I'm more inclined to make it something HD related without age categories mattering, either a simple (or simplish formula) like X dice per Y HD (or X dice per Y HD plus A points per B bonus HP) or use the "add breath weapon column to Dragon Attacks table" solution.

I'd rather the age categories be used to influence the saving throws instead of the size. Maybe each age above category 6 has a cumulative –1 on the save, so the PCs must save against a Great Wyrm's breath weapon at –4.
 
Last edited:

dave2008

Legend
I'm also starting to disagree with giving the Green Dragon 1d6 scaled breath weapon damage since it results in a noticeable underperformance when compared to the Black and Blue on either side of it. I'm not that keen on it for the White but am more accepting of it since it's the weakest of Chromatic rather than being stuck right in the middle like the Green.

Well, one reason [MENTION=4937]Celebrim[/MENTION] is doing that is that the cloud attack covers a greater area, so in theory it does more damage across the group. Thus, the total damage is balanced. However, I doubt that really has much of factor in play. I know if my group is planning to take on a dragon (or they encounter one) the make sure to spread out. You are unlikely to catch more than 2 in a cone or cloud. The cloud is theoretically more damage, but I don't think it is practically (to PCs anyway - henchmen is a different story)

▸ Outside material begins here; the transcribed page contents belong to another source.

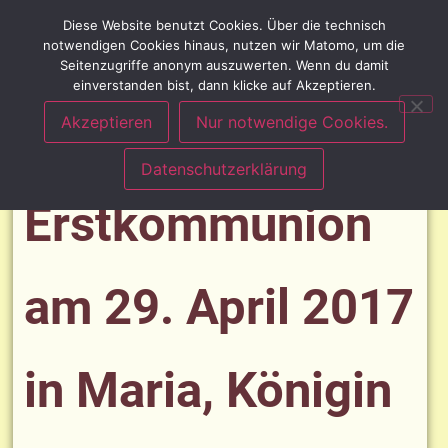
Diese Website benutzt Cookies. Über die technisch
notwendigen Cookies hinaus, nutzen wir Matomo, um die
Seitenzugriffe anonym auszuwerten. Wenn du damit
einverstanden bist, dann klicke auf Akzeptieren.
Akzeptieren
Nur notwendige Cookies.
Datenschutzerklärung
Erstkommunion
am 29. April 2017
in Maria, Königin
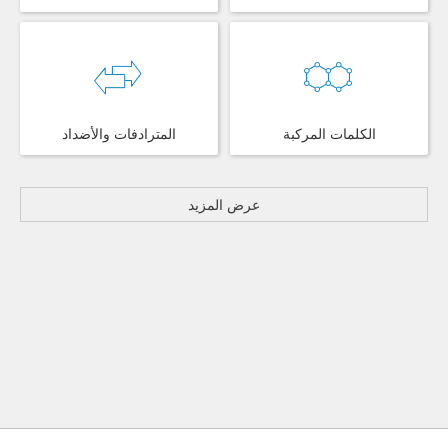
الكلمات المركبة
المترادفات والأضداد
عرض المزيد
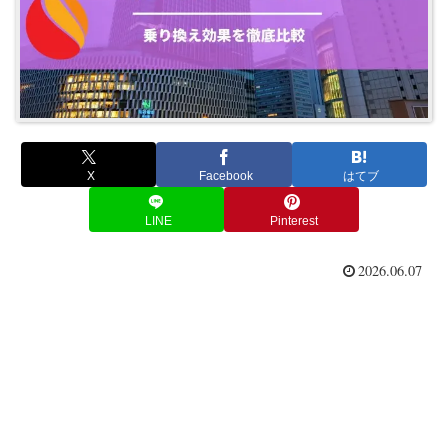
X
Facebook
はてブ
LINE
Pinterest
2026.06.07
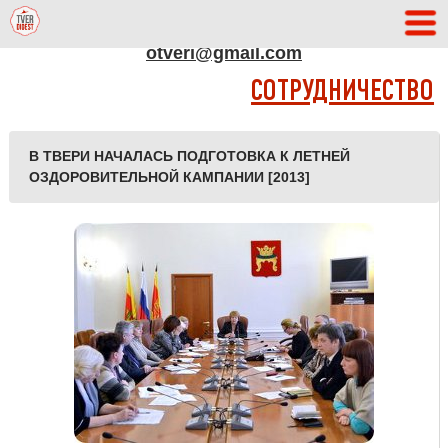
АДРЕС РЕДАКЦИИ
otveri@gmail.com
СОТРУДНИЧЕСТВО
В ТВЕРИ НАЧАЛАСЬ ПОДГОТОВКА К ЛЕТНЕЙ
ОЗДОРОВИТЕЛЬНОЙ КАМПАНИИ [2013]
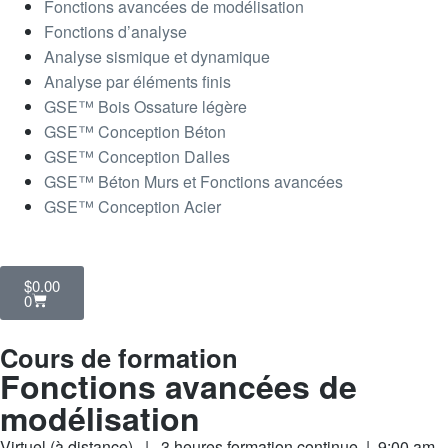
Fonctions avancées de modélisation
Fonctions d’analyse
Analyse sismique et dynamique
Analyse par éléments finis
GSE™ Bois Ossature légère
GSE™ Conception Béton
GSE™ Conception Dalles
GSE™ Béton Murs et Fonctions avancées
GSE™ Conception Acier
$
0.00
0
Cours de formation
Fonctions avancées de
modélisation
Virtuel (à distance) | 3 heures formation continue | 9:00 am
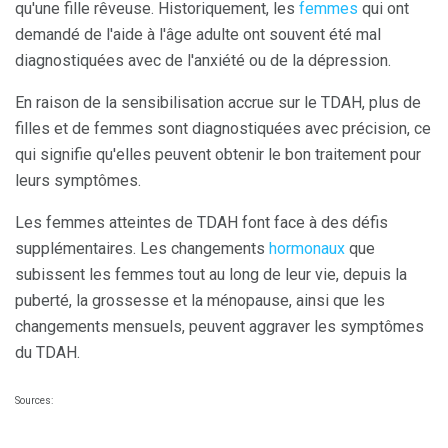
qu'une fille rêveuse. Historiquement, les
femmes
qui ont
demandé de l'aide à l'âge adulte ont souvent été mal
diagnostiquées avec de l'anxiété ou de la dépression.
En raison de la sensibilisation accrue sur le TDAH, plus de
filles et de femmes sont diagnostiquées avec précision, ce
qui signifie qu'elles peuvent obtenir le bon traitement pour
leurs symptômes.
Les femmes atteintes de TDAH font face à des défis
supplémentaires. Les changements
hormonaux
que
subissent les femmes tout au long de leur vie, depuis la
puberté, la grossesse et la ménopause, ainsi que les
changements mensuels, peuvent aggraver les symptômes
du TDAH.
Sources:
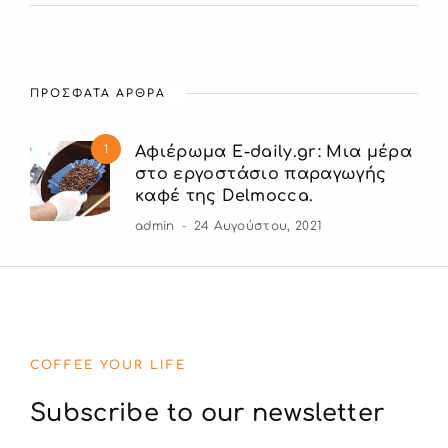
ΠΡΟΣΦΑΤΑ ΑΡΘΡΑ
1
Αφιέρωμα E-daily.gr: Μια μέρα
στο εργοστάσιο παραγωγής
καφέ της Delmocca.
admin
24 Αυγούστου, 2021
COFFEE YOUR LIFE
Subscribe to our newsletter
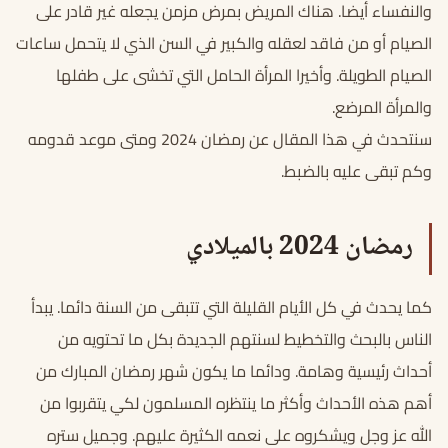
والنفساء أيضا. هناك المريض بمرض مزمن يجعله غير قادر على
الصيام أو من فاقد لعقله والكبير في السن الذي لا يتحمل ساعات
الصيام الطويلة. وأخيرا المرأة الحامل التي تخشى على طفلها
والمرأة المرضع.
سنتحدث في هذا المقال عن رمضان 2024 ومتى موعد قدومه
وكم تبقى عليه بالضبط.
رمضان 2024 بالميلادي
كما يحدث في كل الأيام القليلة التي تتبقى من السنة دائما. يبدأ
الناس بالبحث والتخطيط لسنتهم الجديدة بكل ما تحتويه من
أحداث رئيسية وهامة. ودائما ما يكون شهر رمضان المبارك من
أهم هذه الأحداث وأكثر ما ينتظره المسلمون لكي يتقربوا من
الله عز وجل ويشكروه على نعمه الكثيرة عليهم. وجميل ستره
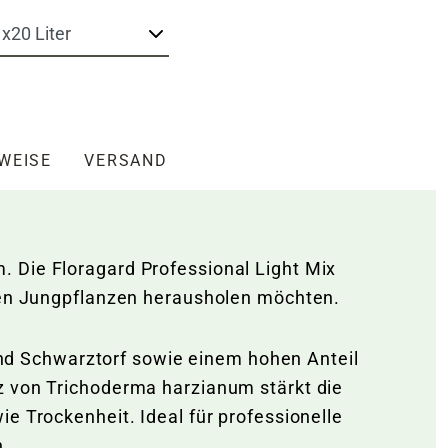
NWEISE
VERSAND
 Die Floragard Professional Light Mix
hren Jungpflanzen herausholen möchten.
d Schwarztorf sowie einem hohen Anteil
z von Trichoderma harzianum stärkt die
e Trockenheit. Ideal für professionelle
n.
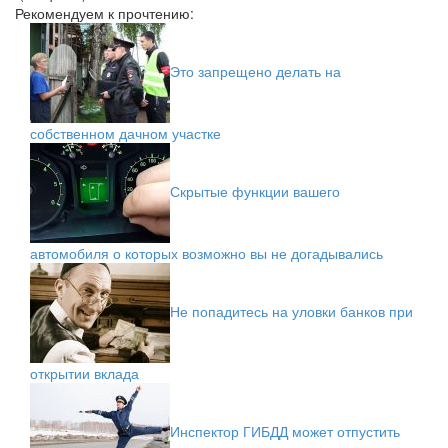
Рекомендуем к прочтению:
Это запрещено делать на
собственном дачном участке
Скрытые функции вашего
автомобиля о которых возможно вы не догадывались
Не попадитесь на уловки банков при
открытии вклада
Инспектор ГИБДД может отпустить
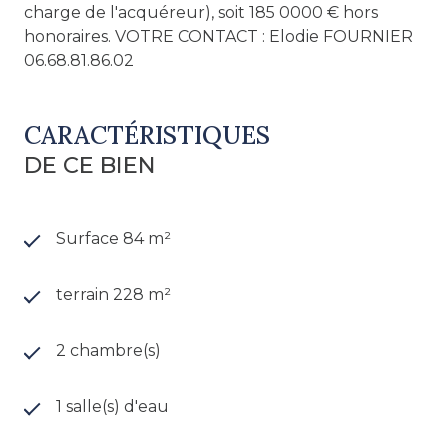
charge de l'acquéreur), soit 185 0000 € hors
honoraires. VOTRE CONTACT : Elodie FOURNIER
06.68.81.86.02
CARACTÉRISTIQUES
DE CE BIEN
Surface 84 m²
terrain 228 m²
2 chambre(s)
1 salle(s) d'eau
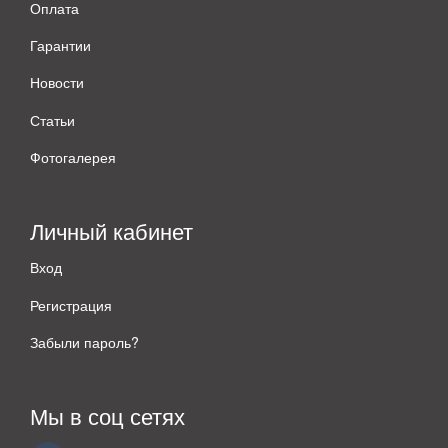
Оплата
Гарантии
Новости
Статьи
Фотогалерея
Личный кабинет
Вход
Регистрация
Забыли пароль?
Мы в соц сетях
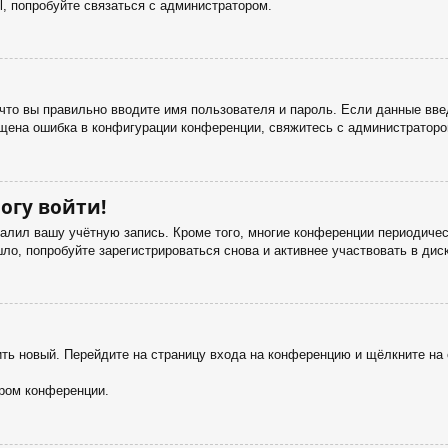
, попробуйте связаться с администратором.
что вы правильно вводите имя пользователя и пароль. Если данные вве
ущена ошибка в конфигурации конференции, свяжитесь с администраторо
огу войти!
далил вашу учётную запись. Кроме того, многие конференции периодич
о, попробуйте зарегистрироваться снова и активнее участвовать в дис
чить новый. Перейдите на страницу входа на конференцию и щёлкните н
ором конференции.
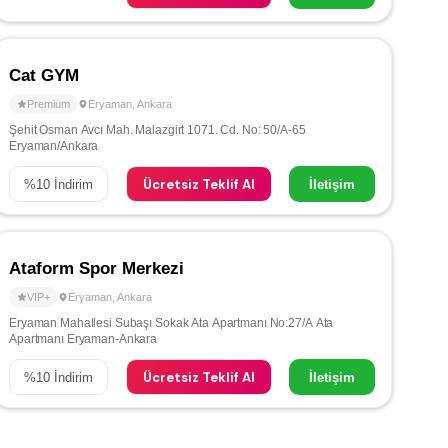
Cat GYM
Premium
Eryaman
,
Ankara
Şehit Osman Avcı Mah. Malazgirt 1071. Cd. No: 50/A-65
Eryaman/Ankara
Ücretsiz Teklif Al
%
10
İndirim
İletişim
Ataform Spor Merkezi
VIP+
Eryaman
,
Ankara
Eryaman Mahallesi Subaşı Sokak Ata Apartmanı No:27/A Ata
Apartmanı Eryaman-Ankara
Ücretsiz Teklif Al
%
10
İndirim
İletişim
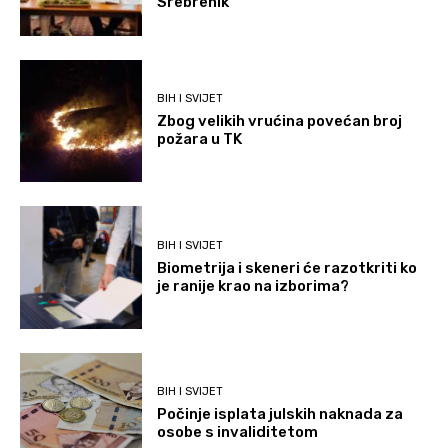
Srebrenik
BIH I SVIJET
Zbog velikih vrućina povećan broj
požara u TK
BIH I SVIJET
Biometrija i skeneri će razotkriti ko
je ranije krao na izborima?
BIH I SVIJET
Počinje isplata julskih naknada za
osobe s invaliditetom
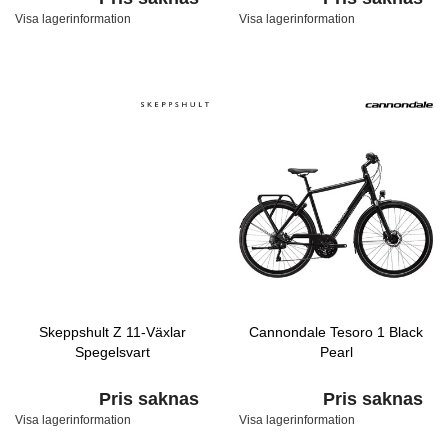
Visa lagerinformation
Visa lagerinformation
Skeppshult Z 11-Växlar
Cannondale Tesoro 1 Black
Spegelsvart
Pearl
Pris saknas
Pris saknas
Visa lagerinformation
Visa lagerinformation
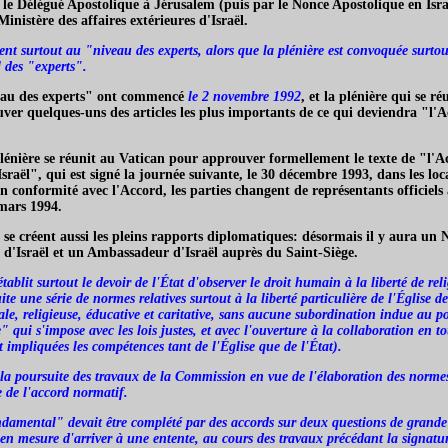
r le Délégué Apostolique à Jérusalem (puis par le Nonce Apostolique en Isra
inistère des affaires extérieures d'Israël.
ent surtout au "niveau des experts, alors que la plénière est convoquée surt
l des "experts".
eau des experts" ont commencé
le 2 novembre 1992
, et la plénière qui se 
uver quelques-uns des articles les plus importants de ce qui deviendra "l
lénière se réunit au Vatican pour approuver formellement le texte de "l'
'Israël", qui est signé la journée suivante, le 30 décembre 1993, dans les lo
En conformité avec l'Accord, les parties changent de représentants officiels
mars 1994.
se créent aussi les pleins rapports diplomatiques: désormais il y aura un
t d'Israël et un Ambassadeur d'Israël auprès du Saint-Siège.
lit surtout le devoir de l'État d'observer le droit humain à la liberté de reli
ite une série de normes relatives surtout à la liberté particulière de l'Église d
rale, religieuse, éducative et caritative, sans aucune subordination indue au 
qui s'impose avec les lois justes, et avec l'ouverture à la collaboration en to
 impliquées les compétences tant de l'Église que de l'État).
 la poursuite des travaux de la Commission en vue de l'élaboration des normes 
e de l'accord normatif.
amental" devait être complété par des accords sur deux questions de grande 
en mesure d'arriver à une entente, au cours des travaux précédant la signature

I'm more inclined to make it something HD related without age categories mattering, either a simple (or simplish formula) like X dice per Y HD (or X dice per Y HD plus A points per B bonus HP) or use the "add breath weapon column to Dragon Attacks table" solution.

Yes, I am starting to think the same thing. It is a simple solution if you use HD, seems to solve all problems (age, size, and type). It is just a matter of determining how much damage per HD is the right amount. Heck, it could go up every other HD even.